In a closely watched speech marking the Persian new year festival of Nowruz, Khamenei took steps to quell speculation that any nuclear deal with the West could lead to a wider rapprochement.
"No way," he told a raucous crowd in the northeastern holy city of Mashhad, on the chances of an agreement on Iran's atomic programme having other policy implications.
"Negotiations with the United States are on the nuclear issue and nothing else," he said.
"US objectives on regional matters are the opposite to our objectives," Khamenei said, accusing Washington of creating instability in Syria, Libya and Egypt. His remarks were greeted by chants of "Death to America" from the tightly packed thousands who gathered to hear him speak.
Khamenei's comments appeared to be a blunt rejection of overtures made by US President Barack Obama that a nuclear deal could lead to cooperation in the Middle East, chiefly against Islamic State jihadists in Iraq and Syria.
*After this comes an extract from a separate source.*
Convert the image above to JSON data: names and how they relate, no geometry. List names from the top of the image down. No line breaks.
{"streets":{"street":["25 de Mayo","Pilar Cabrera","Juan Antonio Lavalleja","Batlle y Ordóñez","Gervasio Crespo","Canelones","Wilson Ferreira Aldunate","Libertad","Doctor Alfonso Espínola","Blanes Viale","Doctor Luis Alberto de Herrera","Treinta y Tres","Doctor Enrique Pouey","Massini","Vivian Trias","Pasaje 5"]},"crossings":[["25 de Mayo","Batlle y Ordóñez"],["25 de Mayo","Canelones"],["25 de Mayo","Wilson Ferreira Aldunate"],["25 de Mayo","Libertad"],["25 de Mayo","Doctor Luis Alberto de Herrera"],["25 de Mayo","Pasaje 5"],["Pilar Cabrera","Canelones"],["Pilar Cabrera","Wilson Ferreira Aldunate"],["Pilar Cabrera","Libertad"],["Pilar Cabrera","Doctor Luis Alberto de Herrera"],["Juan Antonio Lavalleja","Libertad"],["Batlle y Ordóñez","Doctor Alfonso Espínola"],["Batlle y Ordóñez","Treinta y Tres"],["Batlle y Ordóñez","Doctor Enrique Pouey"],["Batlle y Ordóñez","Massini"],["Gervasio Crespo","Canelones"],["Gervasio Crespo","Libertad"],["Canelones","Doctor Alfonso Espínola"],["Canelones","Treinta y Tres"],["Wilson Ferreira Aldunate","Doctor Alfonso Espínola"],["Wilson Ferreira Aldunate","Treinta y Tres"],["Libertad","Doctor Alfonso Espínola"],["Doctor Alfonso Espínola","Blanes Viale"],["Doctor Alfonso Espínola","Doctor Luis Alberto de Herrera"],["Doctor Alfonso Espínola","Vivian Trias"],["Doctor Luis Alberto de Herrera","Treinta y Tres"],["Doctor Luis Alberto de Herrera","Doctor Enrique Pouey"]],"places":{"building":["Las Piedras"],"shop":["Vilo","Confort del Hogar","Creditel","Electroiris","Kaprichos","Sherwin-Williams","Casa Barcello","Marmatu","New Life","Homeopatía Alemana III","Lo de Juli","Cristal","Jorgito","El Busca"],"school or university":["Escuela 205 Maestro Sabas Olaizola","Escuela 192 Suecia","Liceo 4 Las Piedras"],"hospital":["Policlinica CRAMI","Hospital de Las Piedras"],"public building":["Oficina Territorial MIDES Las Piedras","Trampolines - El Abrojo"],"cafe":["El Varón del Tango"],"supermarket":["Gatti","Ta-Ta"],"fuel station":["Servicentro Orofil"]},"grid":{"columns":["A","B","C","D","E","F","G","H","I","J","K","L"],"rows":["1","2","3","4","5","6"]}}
Iran is currently in talks with the United States and other major world powers over ending the 12-year standoff over its disputed nuclear programme.
With time running out on a March 31 deadline for a political deal, the two sides said they remained at odds as negotiations broke up in Lausanne, Switzerland on Friday.
The talks are set to resume on Wednesday.
Khamenei, who spoke for more than an hour, reiterated that Iran wants sanctions lifted under a nuclear deal, backed his negotiating team and called on all Iranians to support the government's aims.
"The lifting of sanctions is part of the negotiations and not the outcome," he said, insisting there could be no delay between the implementation of a deal and the removal of sanctions.
"Sanctions are the only tool that the enemy has against our nation," he added, calling on the country to intensify its domestic economy, stating that relying on foreign help was not a risk worth taking.
Khamenei also dismissed as "insincere" a near five-minute video address for Nowruz that Obama made to the leaders and people of Iran, in which he urged them to choose opportunity over isolation.
He denied a suggestion from Obama that there were people in Iran who did not want a diplomatic solution to the nuclear issue.
"What the Iranian nation does not want is to accept what the Americans want to impose by force," he added. "Officials, our negotiators and the people will not accept it at all."